CONSIGNE: Recopiez fidèlement le passage du texte sur les mouvements sociaux en France, de « Dans un monde » à « évolue chaque jour. ».

France - Quand la macroéconomie explique les mouvements sociaux
Depuis plusieurs années la France est traversée par des périodes de troubles sociaux. Il y a une forme de mécontentement qui paraît inextinguible, le sentiment de subir plutôt que d'être celui qui décide. Il y a un besoin de réappropriation. A l'échelle macroéconomique, cela peut traduire une dynamique des revenus insuffisante surtout en période de forte inflation.
Dans un monde qui évolue rapidement, cette langueur est un frein au changement au risque d'accentuer ce malaise. Lorsque la dynamique est faible, chacun préfère conserver sa position plutôt que de prendre le risque de changer.
Le monde dans lequel s'inscrit la France est concurrentiel et il oblige à s'adapter rapidement. Cette dynamique sociale pourrait se révéler pénalisante si elle réduit les capacités à s'approprier et à s'inscrire dans le cadre global qui évolue chaque jour.

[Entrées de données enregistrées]
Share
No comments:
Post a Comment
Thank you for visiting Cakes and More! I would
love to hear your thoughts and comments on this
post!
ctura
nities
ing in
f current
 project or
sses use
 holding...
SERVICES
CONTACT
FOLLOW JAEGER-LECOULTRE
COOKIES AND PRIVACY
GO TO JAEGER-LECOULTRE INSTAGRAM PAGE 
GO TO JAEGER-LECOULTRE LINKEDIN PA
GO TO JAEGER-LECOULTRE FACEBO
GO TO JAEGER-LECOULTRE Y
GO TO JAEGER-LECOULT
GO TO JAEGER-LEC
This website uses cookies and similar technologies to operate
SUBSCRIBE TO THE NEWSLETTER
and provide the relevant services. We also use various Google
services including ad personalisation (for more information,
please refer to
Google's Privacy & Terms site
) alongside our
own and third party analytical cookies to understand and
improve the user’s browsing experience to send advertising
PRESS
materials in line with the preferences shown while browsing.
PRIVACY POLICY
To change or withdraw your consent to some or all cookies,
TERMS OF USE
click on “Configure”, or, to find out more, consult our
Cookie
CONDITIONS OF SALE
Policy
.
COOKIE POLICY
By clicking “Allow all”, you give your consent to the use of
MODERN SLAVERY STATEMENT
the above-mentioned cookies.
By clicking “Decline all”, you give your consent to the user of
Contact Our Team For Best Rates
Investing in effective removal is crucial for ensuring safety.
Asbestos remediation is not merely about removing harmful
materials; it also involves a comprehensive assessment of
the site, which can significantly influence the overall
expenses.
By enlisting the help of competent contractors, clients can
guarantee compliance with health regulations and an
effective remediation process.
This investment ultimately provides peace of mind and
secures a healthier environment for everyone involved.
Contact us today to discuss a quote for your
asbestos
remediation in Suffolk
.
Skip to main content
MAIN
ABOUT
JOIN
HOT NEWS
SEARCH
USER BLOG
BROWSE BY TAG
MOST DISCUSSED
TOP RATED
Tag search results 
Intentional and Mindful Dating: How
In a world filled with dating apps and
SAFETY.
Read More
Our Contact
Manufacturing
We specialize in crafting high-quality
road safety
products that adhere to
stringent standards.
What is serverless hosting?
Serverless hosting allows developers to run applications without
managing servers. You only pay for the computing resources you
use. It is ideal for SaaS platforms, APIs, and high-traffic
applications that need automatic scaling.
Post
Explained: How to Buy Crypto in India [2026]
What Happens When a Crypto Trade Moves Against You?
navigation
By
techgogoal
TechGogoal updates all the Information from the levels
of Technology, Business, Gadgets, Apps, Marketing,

RÉPONSE ATTENDUE:
Dans un monde qui évolue rapidement, cette langueur est un frein au changement au risque d'accentuer ce malaise. Lorsque la dynamique est faible, chacun préfère conserver sa position plutôt que de prendre le risque de changer.
Le monde dans lequel s'inscrit la France est concurrentiel et il oblige à s'adapter rapidement. Cette dynamique sociale pourrait se révéler pénalisante si elle réduit les capacités à s'approprier et à s'inscrire dans le cadre global qui évolue chaque jour.